I just sort of got busy getting their order ready. I listened but I didn’t give them any validation. I shared about going to a Seniors’ Home and singing.

When you’re working a register at a restaurant counter you have to maintain a delicate balance of what you can say to people because they’re “regulars” and you get to know them better, and restrictions that fall under the “the customer is always right” clause.

Some days I feel more like a confessional, which I suppose is good from the standpoint that it shows a degree of trust. But then I’ve had total strangers open up and tell me their entire life story at a bus stop. Plus a lot of people seem to think I’m a Nun – so who knows?

But what I really wanted to ask those two ladies was “Did you know that there were kids writing to the Macy’s Santa this year asking for food, and clothes – or jobs for their parents – and you’re complaining because you had so much to clean-up from too many gifts?”

But I just bagged up their food, smiled and wished them a good day.

This evening I was reading a blog post from one of my associates with the Learning Center for Human Development, Lois. She shared about the joys of cleaning up after the Christmas chaos, about the good feeling of bringing things back into order. Loved it! See: AppreciatingLife: Clean Up

I remember many Christmas mornings at my Aunt Grace’s house in Easton, PA. Their little dog, Sally, had a ball tearing through the wrapping paper all over the floor, and we all just sat around after the last present was opened watching this little bundle of fur have the time of her life tunneling under and racing all around the many colored balled up and crumpled sheets of paper. My Uncle Buster would add to her joy by burying her in the sheets just as she emerged up through them! Then when she had finally exhausted herself, we all pitched in to pick up the remnants and the kids went down to the basement to play at the pool table while the adults moved on to helping with the holiday dinner preparations.

Talk about waves of people coming through the door – we had twenty to thirty during the day, all walking through the door at various times throughout the day to recreate the original scene of opening presents and watching Sally go crazy all over again.

Creating our own experience is a practice that has been validated from philosophers, coaches, motivational speakers, successful business people, to Quantum Physicists.

It begins with deciding what we want and then utilizing visualization, journaling, and positive “self-speak” that reinforces the vision.

Like attracts Like. That’s another scientific Principle. What’s been discovered is that it applies to the relationship between how we think, feel and the type and quality of life we live.

Grandmother Pa’Ris’Ha, my spiritual mentor and Elder has said, “The key to open your life is absolute appreciation for everything in your life.”

Oprah Winfrey has said “I know for sure that what we dwell on is who we become.”

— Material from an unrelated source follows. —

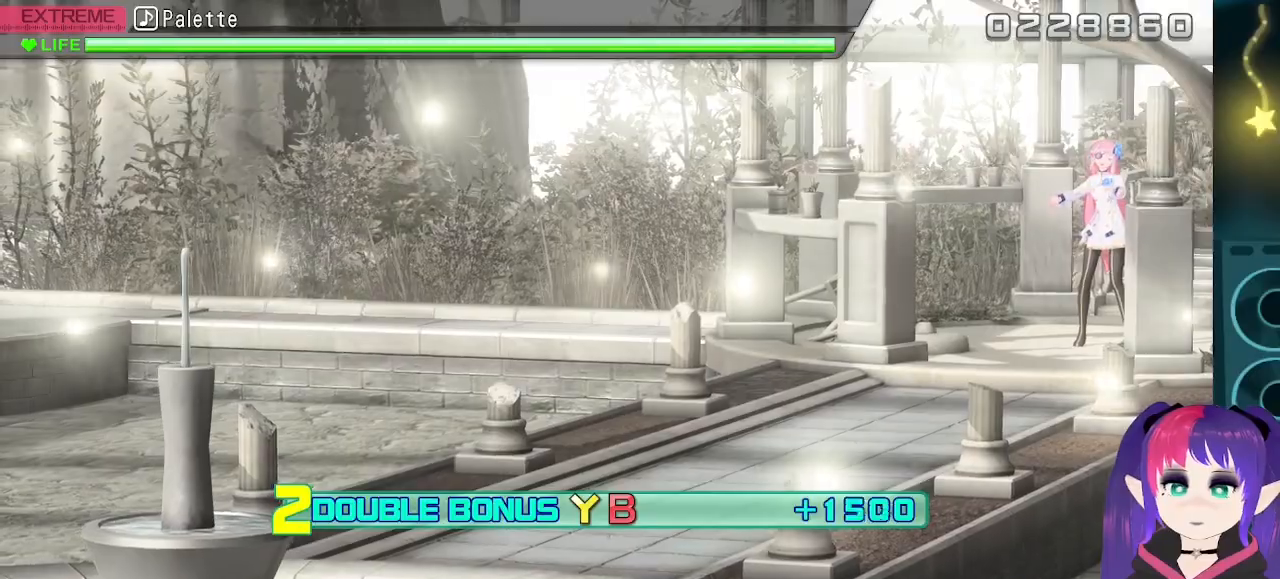
{"buttons": ["B", "DPAD_UP"], "events": []}
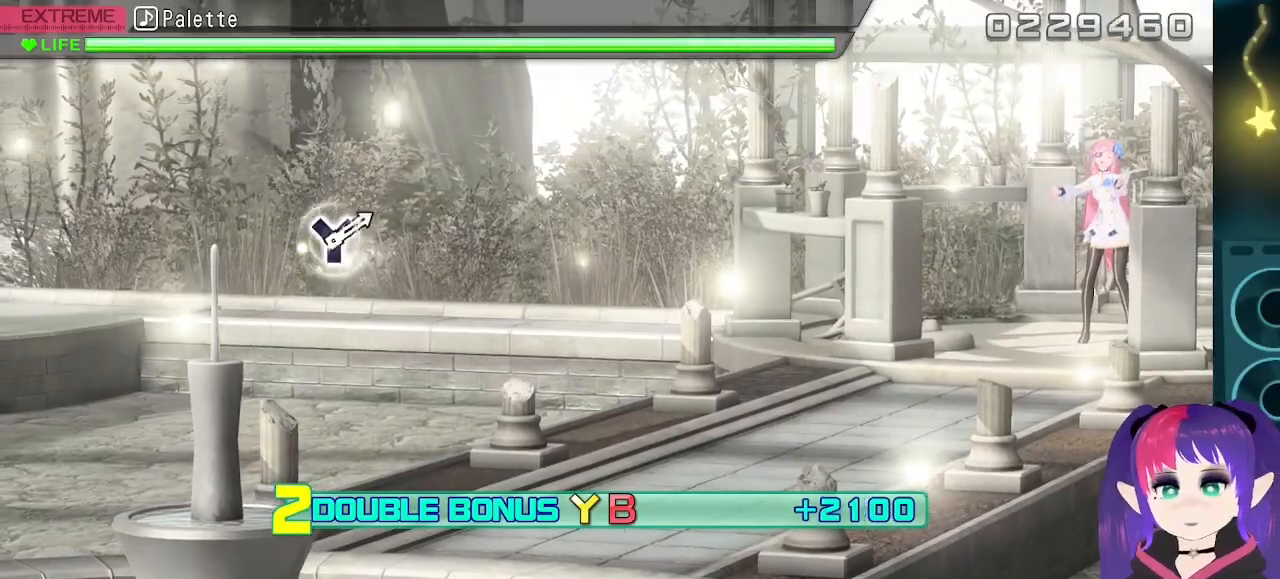
{"buttons": ["B", "DPAD_UP"], "events": []}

Both women reinforce what science is now revealing to us in many ways has been reflected in the old, old adage: “When you look at glass containing water half way up – do you see a glass half empty or half full?”

As long as I look upon life with appreciation, as I have learned by observing Grandmother Pa’Ris’Ha, and open myself to receive by giving of myself, I will see/create a glass that is filling up and overflowing with blessings!